An American Werewolf in Paris
Hollywood has been mixing horror and comedy at least since James Whale’s The Old Dark House in 1932, but John Landis’ An American Werewolf in London (1981) was probably the first horror-comedy that managed to comment on the genre without being openly parodic. That film’s smirking college-student hero — David Kessler, who found himself turning into (you gotta be kidding me, right?) a werewolf — can now be considered the precursor of the wised-up horror fans in the Scream movies. Landis’ hero didn’t believe his predicament any more than we did — until the movie got scary and David (and we) got a reality slap.

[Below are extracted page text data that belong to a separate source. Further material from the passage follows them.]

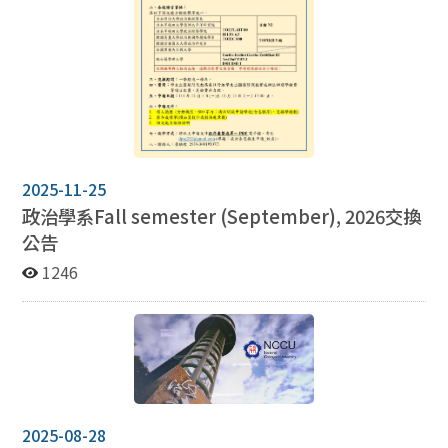
（Abstract）寄至蔡中民老師郵箱
（cmtsai@nccu.edu.tw），郵件主旨「申請韓國研究生
工作坊」 截止日期：2026年3月4日。 備註：審查結果會
在3月13日以前公告並以個別郵件通知。 經錄取者須至遲
在出發一週前繳交文章初稿或是報告投影片，以提供韓方
安排評論人，議會被安排擔任評論韓方學生發表的角色，
以增加交流成效。
2025-11-25
政治學系
Fall semester (September), 2026
交換
公告
1246
2025-08-28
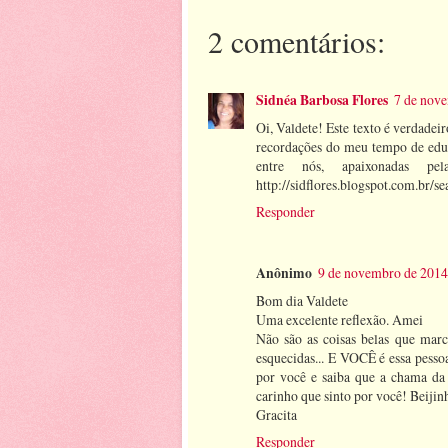
2 comentários:
Sidnéa Barbosa Flores
7 de nove
Oi, Valdete! Este texto é verdadei
recordações do meu tempo de edu
entre nós, apaixonadas p
http://sidflores.blogspot.com.
Responder
Anônimo
9 de novembro de 2014
Bom dia Valdete
Uma excelente reflexão. Amei
Não são as coisas belas que mar
esquecidas... E VOCÊ é essa pesso
por você e saiba que a chama da
carinho que sinto por você! Beijin
Gracita
Responder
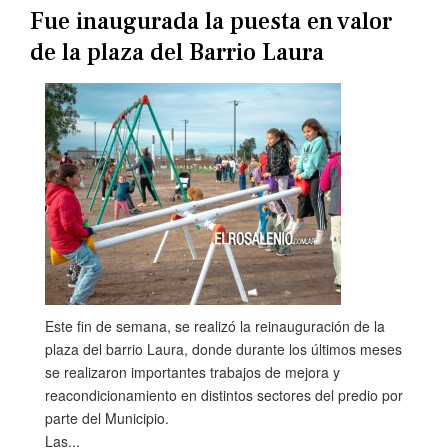
Fue inaugurada la puesta en valor
de la plaza del Barrio Laura
Este fin de semana, se realizó la reinauguración de la
plaza del barrio Laura, donde durante los últimos meses
se realizaron importantes trabajos de mejora y
reacondicionamiento en distintos sectores del predio por
parte del Municipio.
Las...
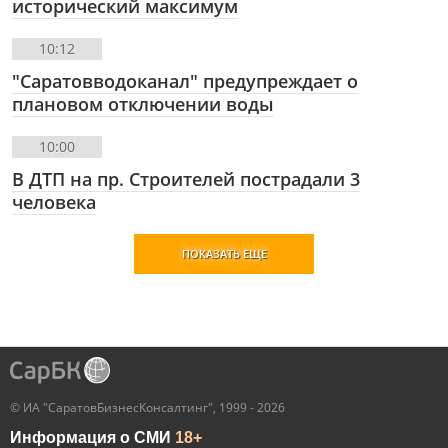
исторический максимум
10:12
"Саратовводоканал" предупреждает о
плановом отключении воды
10:00
В ДТП на пр. Строителей пострадали 3
человека
ПОКАЗАТЬ ЕЩЕ
© ИА "СаратовБизнесКонсалтинг", 1999 - 2026
Информация о СМИ
18+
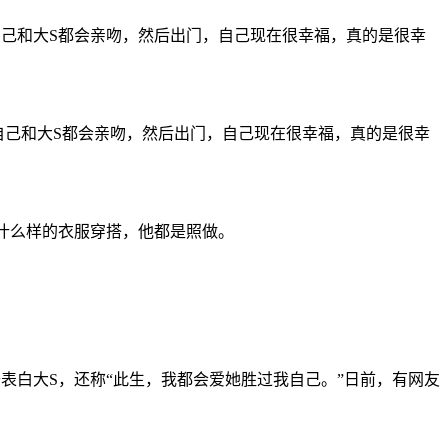
己和大S都会亲吻，然后出门，自己现在很幸福，真的是很幸
自己和大S都会亲吻，然后出门，自己现在很幸福，真的是很幸
什么样的衣服穿搭，他都是照做。
表白大S，还称“此生，我都会爱她胜过我自己。”日前，有网友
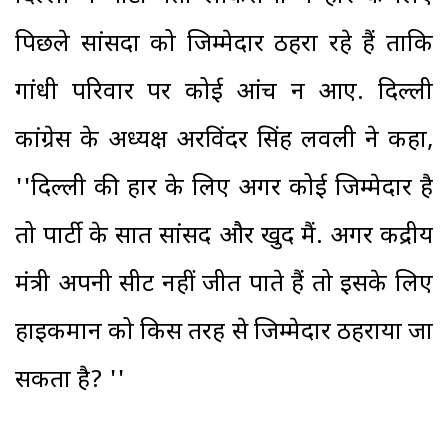
पिछले सांसदों को जिम्मेदार ठहरा रहे हैं ताकि
गांधी परिवार पर कोई आंच न आए. दिल्ली
कांग्रेस के अध्यक्ष अरविंदर सिंह लवली ने कहा,
''दिल्ली की हार के लिए अगर कोई जिम्मेदार है
तो पार्टी के सात सांसद और खुद मैं. अगर केंद्रीय
मंत्री अपनी सीट नहीं जीत पाते हैं तो इसके लिए
हाइकमान को किस तरह से जिम्मेदार ठहराया जा
सकता है? ''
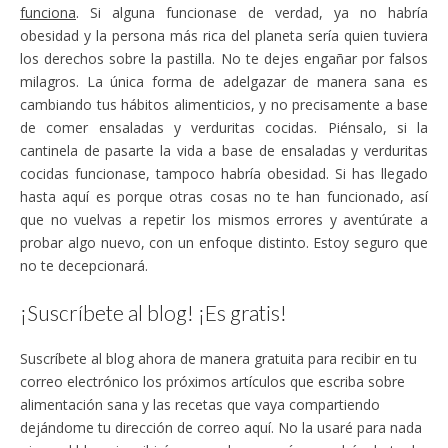
funciona
. Si alguna funcionase de verdad, ya no habría
obesidad y la persona más rica del planeta sería quien tuviera
los derechos sobre la pastilla. No te dejes engañar por falsos
milagros. La única forma de adelgazar de manera sana es
cambiando tus hábitos alimenticios, y no precisamente a base
de comer ensaladas y verduritas cocidas. Piénsalo, si la
cantinela de pasarte la vida a base de ensaladas y verduritas
cocidas funcionase, tampoco habría obesidad. Si has llegado
hasta aquí es porque otras cosas no te han funcionado, así
que no vuelvas a repetir los mismos errores y aventúrate a
probar algo nuevo, con un enfoque distinto. Estoy seguro que
no te decepcionará.
¡Suscríbete al blog! ¡Es gratis!
Suscríbete al blog ahora de manera gratuita para recibir en tu
correo electrónico los próximos artículos que escriba sobre
alimentación sana y las recetas que vaya compartiendo
dejándome tu dirección de correo aquí. No la usaré para nada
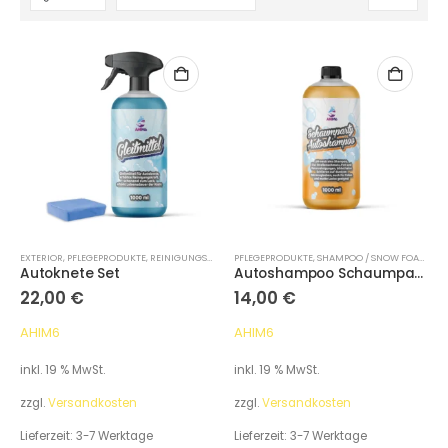
EXTERIOR
,
PFLEGEPRODUKTE
,
REINIGUNGSKNETE
PFLEGEPRODUKTE
,
SHAMPOO / SNOW FOAM
,
WA
Autoknete Set
Autoshampoo Schaumparty
22,00
€
14,00
€
AHIM6
AHIM6
inkl. 19 % MwSt.
inkl. 19 % MwSt.
zzgl.
Versandkosten
zzgl.
Versandkosten
Lieferzeit:
3-7 Werktage
Lieferzeit:
3-7 Werktage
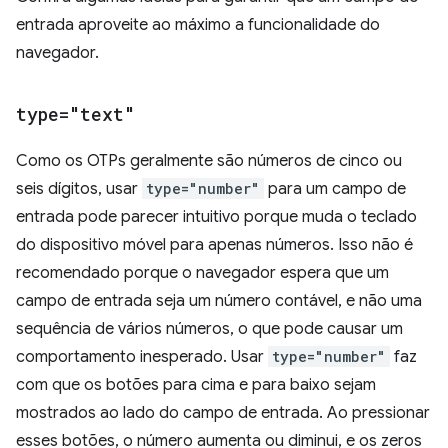
entrada aproveite ao máximo a funcionalidade do
navegador.
type="text"
Como os OTPs geralmente são números de cinco ou
seis dígitos, usar
type="number"
para um campo de
entrada pode parecer intuitivo porque muda o teclado
do dispositivo móvel para apenas números. Isso não é
recomendado porque o navegador espera que um
campo de entrada seja um número contável, e não uma
sequência de vários números, o que pode causar um
comportamento inesperado. Usar
type="number"
faz
com que os botões para cima e para baixo sejam
mostrados ao lado do campo de entrada. Ao pressionar
esses botões, o número aumenta ou diminui, e os zeros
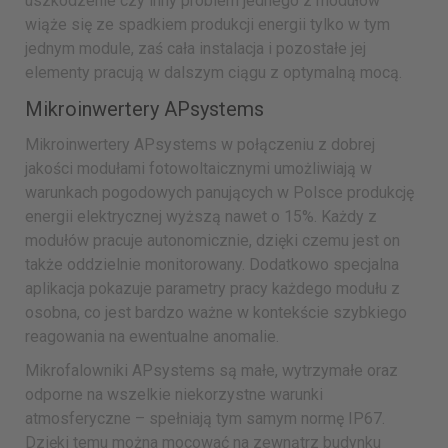
uszkodzenie czy inny problem jednego z modułów
wiąże się ze spadkiem produkcji energii tylko w tym
jednym module, zaś cała instalacja i pozostałe jej
elementy pracują w dalszym ciągu z optymalną mocą.
Mikroinwertery APsystems
Mikroinwertery APsystems w połączeniu z dobrej
jakości modułami fotowoltaicznymi umożliwiają w
warunkach pogodowych panujących w Polsce produkcję
energii elektrycznej wyższą nawet o 15%. Każdy z
modułów pracuje autonomicznie, dzięki czemu jest on
także oddzielnie monitorowany. Dodatkowo specjalna
aplikacja pokazuje parametry pracy każdego modułu z
osobna, co jest bardzo ważne w kontekście szybkiego
reagowania na ewentualne anomalie.
Mikrofalowniki APsystems są małe, wytrzymałe oraz
odporne na wszelkie niekorzystne warunki
atmosferyczne – spełniają tym samym normę IP67.
Dzięki temu można mocować na zewnątrz budynku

The original American Werewolf blended big laughs and bigger scares so seamlessly that one wonders exactly how Landis pulled it off. He wrote it when he was 19 and held onto it until he had the clout to get it made his way; it’s his best film and his last good one. The belated sequel, An American Werewolf in Paris, doesn’t feel like a movie that sprang full-blown from the fevered brow of an aspiring filmmaker. It feels like a movie passed from writer to writer and director to director over a period of five years — as, indeed, it was. It’s a needless sequel — it has some scattered good moments, but it’s fundamentally lame. (To be fair, Landis’ own sequel concept, which he described in a Fangoria interview some years ago, was even lamer.)
The American werewolf this time is Andy McDermott (Tom Everett Scott, the Tom Hanks lookalike from That Thing You Do!), a college student vacationing in Paris with two buddies. Preparing to bungee-jump off the Eiffel Tower, Andy spots a suicidal French beauty, Serafine (Julie Delpy), who’s also preparing to jump — sans bungee cord. Why? Because she’s a werewolf — the product, it turns out, of a night between David Kessler and his English nurse girlfriend (Alex Price, who appears here as a ghost laden with make-up intended to hide the fact that the moviemakers couldn’t get Jenny Agutter to reprise the role).
Andy, like David, gets scratched by another werewolf and soon begins acting lycanthropic: a ravenous appetite for raw meat and sex; strange dreams and visitations from gross-looking undead people. Landis handled all this with a straight face that made it funnier (and creepier); the director here, Anthony Waller, goes for broad effects most of the time. Since Waller did such subtle, witty work in his debut, the 1995 thriller Mute Witness, I’ll chalk this up as the sophomore slump of a gifted director swamped by a bigger budget and too many special effects.
Speaking of which: don’t get me started. The werewolves of Paris, a combo of latex and CGI, are uniformly cheesy-looking. Motionless in the dim light of the full moon, they’re all right; photographed full-on, charging at the camera in jerky movements that scream “CGI,” they’re embarrassing. In a way, though, I’m grateful: This review provides the perfect opportunity to point out that Rick Baker’s effects for the original American Werewolf sixteen years ago — done entirely with latex — still wipe the floor with almost any computer-generated monster I’ve yet seen.
Waller’s sly use of the frame (as seen in Mute Witness, which you are required to go rent right now) occasionally brightens Paris. A few gags get their laughs by having odd things happen in the background, and Waller’s best, scariest moment here comes when two people are trying to fire up a lighter, illuminating and concealing the werewolf slowly approaching in the background. But the script, written by Tom Stern and Tim Burns (Freaked) and revised by Waller, is overplotted and doesn’t get much mileage out of several promising ideas — such as the ghost of Andy’s one-night stand (Julie Bowen, who’s funny) coming back to haunt him, or the development of a serum that speeds up the process of lycanthopy, or the idea of a subculture of werewolves hanging out in rave clubs that keep changing addresses.
I won’t give away the non-ending, but I think it should have ended the way Landis had the courage to end his film: tragically. It should have ended with Andy kneeling over Serafine with a knife and getting popped by the cops, like Gregory Peck in The Omen. Then they could have used the idiotic final scene (it involves the Statue of Liberty) as a bit of hallucinatory wishful thinking on the parts of the dying lovers. As it is, it seems that Hollywood Pictures was hoping for a second sequel (Two Ex-Werewolves in America?) — which may have been wishful thinking on the studio’s part, but certainly not on mine.